Shiho se redresse, comme surprise. Son air est celui de quelqu’un qui croit avoir compris mais refuse de croire que son intuition ait pu être la bonne.

_ Deux portes… ? Mais, comment ça « deux portes » ???

_ Tu sais bien, enfin, il y a toujours deux portes des toilettes : celle des hommes et celles des femmes.

_ Techniquement, il y en a même trois si tu comptes celle des handicapés.

_ Justement, pour moi c’est une de trop : il n’y a besoin que de deux. Pour les handicapés, c’est normal qu’ils aient un dispositif qui leur permettent de faire leur besoins parce que leur handicap les gêne. Mais pour les femmes et les hommes, c’est le mêmes besoins, non ? Alors Comment justifier la séparation de lieu ?

_ Tu… tu plaisantes là ?

_ Pas du tout.

_ Mais ta question est stupide : c’est évident ! Si c'est pas une question de culture, demande-toi à quoi tient la dignité d'une personne et puis cet éternel féminin qu'on nous bazarde à la gueule dès qu'on est gamine !! Tu t'imagines que c'est simple de faire croire à la gente masculine qu'on est parfaites ?  
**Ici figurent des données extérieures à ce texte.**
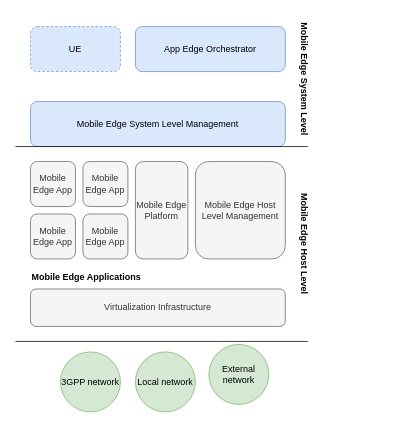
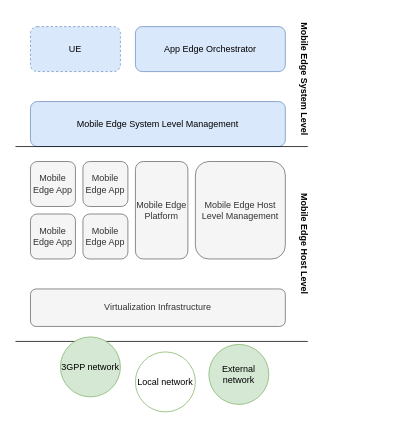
  <mxCell id="0" />
  <mxCell id="1" parent="0" />
  <mxCell id="2" value="UE" style="rounded=1;whiteSpace=wrap;html=1;fillColor=#dae8fc;strokeColor=#6c8ebf;dashed=1;" vertex="1" parent="1"><mxGeometry x="40" y="20" width="120" height="60" as="geometry" /></mxCell>
  <mxCell id="3" value="App Edge Orchestrator" style="rounded=1;whiteSpace=wrap;html=1;fillColor=#dae8fc;strokeColor=#6c8ebf;" vertex="1" parent="1"><mxGeometry x="180" y="20" width="200" height="60" as="geometry" /></mxCell>
  <mxCell id="4" value="Mobile Edge System Level Management" style="rounded=1;whiteSpace=wrap;html=1;fillColor=#dae8fc;strokeColor=#6c8ebf;" vertex="1" parent="1"><mxGeometry x="40" y="120" width="340" height="60" as="geometry" /></mxCell>
  <mxCell id="5" value="" style="endArrow=none;html=1;" edge="1" parent="1"><mxGeometry width="50" height="50" relative="1" as="geometry"><mxPoint x="20" y="180" as="sourcePoint" /><mxPoint x="410" y="180" as="targetPoint" /></mxGeometry></mxCell>
  <mxCell id="6" value="Mobile Edge System Level" style="text;html=1;strokeColor=none;fillColor=none;align=center;verticalAlign=middle;whiteSpace=wrap;rounded=0;fontStyle=1;rotation=90;" vertex="1" parent="1"><mxGeometry x="300" y="80" width="210" height="20" as="geometry" /></mxCell>
  <mxCell id="7" value="Mobile Edge App" style="rounded=1;whiteSpace=wrap;html=1;fillColor=#f5f5f5;strokeColor=#666666;fontColor=#333333;" vertex="1" parent="1"><mxGeometry x="40" y="200" width="60" height="60" as="geometry" /></mxCell>
  <mxCell id="8" value="&lt;span&gt;Mobile Edge App&lt;/span&gt;" style="rounded=1;whiteSpace=wrap;html=1;fillColor=#f5f5f5;strokeColor=#666666;fontColor=#333333;" vertex="1" parent="1"><mxGeometry x="40" y="270" width="60" height="60" as="geometry" /></mxCell>
  <mxCell id="9" value="&lt;span&gt;Mobile Edge App&lt;/span&gt;" style="rounded=1;whiteSpace=wrap;html=1;fillColor=#f5f5f5;strokeColor=#666666;fontColor=#333333;" vertex="1" parent="1"><mxGeometry x="110" y="200" width="60" height="60" as="geometry" /></mxCell>
  <mxCell id="10" value="&lt;span&gt;Mobile Edge App&lt;/span&gt;" style="rounded=1;whiteSpace=wrap;html=1;fillColor=#f5f5f5;strokeColor=#666666;fontColor=#333333;" vertex="1" parent="1"><mxGeometry x="110" y="270" width="60" height="60" as="geometry" /></mxCell>
  <mxCell id="11" value="Mobile Edge Platform" style="rounded=1;whiteSpace=wrap;html=1;fillColor=#f5f5f5;strokeColor=#666666;fontColor=#333333;" vertex="1" parent="1"><mxGeometry x="180" y="200" width="70" height="130" as="geometry" /></mxCell>
  <mxCell id="12" value="Mobile Edge Host Level Management" style="rounded=1;whiteSpace=wrap;html=1;fillColor=#f5f5f5;strokeColor=#666666;fontColor=#333333;" vertex="1" parent="1"><mxGeometry x="260" y="200" width="120" height="130" as="geometry" /></mxCell>
  <mxCell id="13" value="Virtualization Infrastructure" style="rounded=1;whiteSpace=wrap;html=1;fillColor=#f5f5f5;strokeColor=#666666;fontColor=#333333;" vertex="1" parent="1"><mxGeometry x="40" y="370" width="340" height="50" as="geometry" /></mxCell>
- <mxCell id="14" value="Mobile Edge Applications" style="text;html=1;fontStyle=1" vertex="1" parent="1"><mxGeometry x="40" y="340" width="160" height="30" as="geometry" /></mxCell>
  <mxCell id="15" value="" style="endArrow=none;html=1;" edge="1" parent="1"><mxGeometry width="50" height="50" relative="1" as="geometry"><mxPoint x="20" y="440" as="sourcePoint" /><mxPoint x="410" y="440" as="targetPoint" /></mxGeometry></mxCell>
  <mxCell id="16" value="Mobile Edge Host Level" style="text;html=1;strokeColor=none;fillColor=none;align=center;verticalAlign=middle;whiteSpace=wrap;rounded=0;fontStyle=1;rotation=90;" vertex="1" parent="1"><mxGeometry x="300" y="300" width="210" height="20" as="geometry" /></mxCell>
- <mxCell id="17" value="3GPP network" style="ellipse;whiteSpace=wrap;html=1;aspect=fixed;fillColor=#d5e8d4;strokeColor=#82b366;" vertex="1" parent="1"><mxGeometry x="80" y="454" width="80" height="80" as="geometry" /></mxCell>
- <mxCell id="18" value="Local network" style="ellipse;whiteSpace=wrap;html=1;aspect=fixed;fillColor=#d5e8d4;strokeColor=#82b366;" vertex="1" parent="1"><mxGeometry x="180" y="454" width="80" height="80" as="geometry" /></mxCell>
+ <mxCell id="17" value="3GPP network" style="ellipse;whiteSpace=wrap;html=1;aspect=fixed;fillColor=#d5e8d4;strokeColor=#82b366;" vertex="1" parent="1"><mxGeometry x="80" y="434" width="80" height="80" as="geometry" /></mxCell>
+ <mxCell id="18" value="Local network" style="ellipse;whiteSpace=wrap;html=1;aspect=fixed;fillColor=#ffffff;strokeColor=#82b366;" vertex="1" parent="1"><mxGeometry x="180" y="454" width="80" height="80" as="geometry" /></mxCell>
  <mxCell id="19" value="External network" style="ellipse;whiteSpace=wrap;html=1;aspect=fixed;fillColor=#d5e8d4;strokeColor=#82b366;" vertex="1" parent="1"><mxGeometry x="278" y="444" width="80" height="80" as="geometry" /></mxCell>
_ Alors là, objection : les femmes sont plus atroces que nous dans les rapports au corps. J’ai vécu deux mois avec une amie qui m’hébergeait et sa colocataire et crois moi il n’a pas fallu plus de de 2 semaines pour que je doive renoncer à l’éternel féminin. Quand je m’en suis offusqué, je tu sais ce que la colocataire de cette amie m’a retorqué ??? « Si les hommes avaient l’obligation de subir une visite guidée de de leur anatomie intime tous les deux ou trois mois, ils seraient probablement moins complexé vis à vis de la sexualité. C’est un peu fort, non ? »

_ Ecoute, je retire ce que j’ai dit. Admettons que ta question soint mois superficielle et perverse qu’elle n’y paraisse au premier abord. C’est vrai qu’il y a quelque chose d’arbitraire et de plus très actuel dans ce choix de commodités séparées. Mais ça reste quelque chose de naturel. De la même façon qu’on n’envisagerait pas de faire un bain mixte. Tu comprends, le problème de l’intimité, c’est pas seulement un problème de coexistence visuelle : c’est aussi la question de la présence. Quand tu fermes les yeux et que tu places un doigt entre tes deux yeux sans toucher ta peau, tu vas sentir un picotement. Tu pourras toujours dire que ce sont les poils qui détectent la chose mais même a une certaine distance, ton corps et ton esprit sentent qu’il y a quelque chose qui dérange. Hé bien là, c’est pareil. Imagine toi que tu es une femme sur ton siège de toilette et que tu entends la porte s’ouvrir. Tu ne peux pas savoir si c’est un homme ou une femme. C’est pénible.

_ Quand je suis allé faire de la randonnée en montagne, les refuges ont des dortoirs mixtes.

_ Oui mais là c’est particulier : les gens n’ont pas besoin de faire attention dans les situations extrêmes parce qu’ils sont justement absorbés par quelques chose d’autre. Mais les toilettes, c’est précisément l’endroit du monde où tu es le plus seul avec tes angoisses quotidiennes et personnelles. Plus nu, tu ne peux pas. C’est là où tu peux sentir toute la vanité de nos entreprises face à un cycle organique qui finalement nous ravale en tube digestif...

Un silence passe avant que Shiho ne reprenne, songeuse : 

_ Tu sais, maintenant que j’y pense, je connais des bars et des restaurant où cette entrée n’est pas dédoublée : il y a des toilettes mixte dans pas mal d’endroits quand on y réfléchit.

_ Je sais, dis-je, moi aussi j'ai déjà vu ça. J'y suis entré et j'y suis resté exprès un moment pour réfléchir. Mais au fond, je ne suis pas tout a fait satisfait : j’ai eu l’impression d’entrer dans des toilettes d’hommes toute simples.

_ Tu sais c’est pareil du côté des femmes. Les toilettes sont toujours simples. Ce sont les gens qui y entrent pour faire leur besoin qui sont compliqués. 

_ Oui, mais alors explique-moi une chose : pourquoi est-ce que les hommes phantasment TOUS secrètement d’entrer dans les toilettes des femmes ou une peur bleue de s’y faire attraper alors que jamais une femme ne fantasmera sur le fait d’aller du côté des hommes ?

_ Ben, il faut être un peu tordu pour rêver de voir ou fréquenter les parties intimes de l’autre sexe quand il est en train de chier non ?

_ Tu es infâme.

_ C’est toi et tes questions stupides qui me poussent à l’être.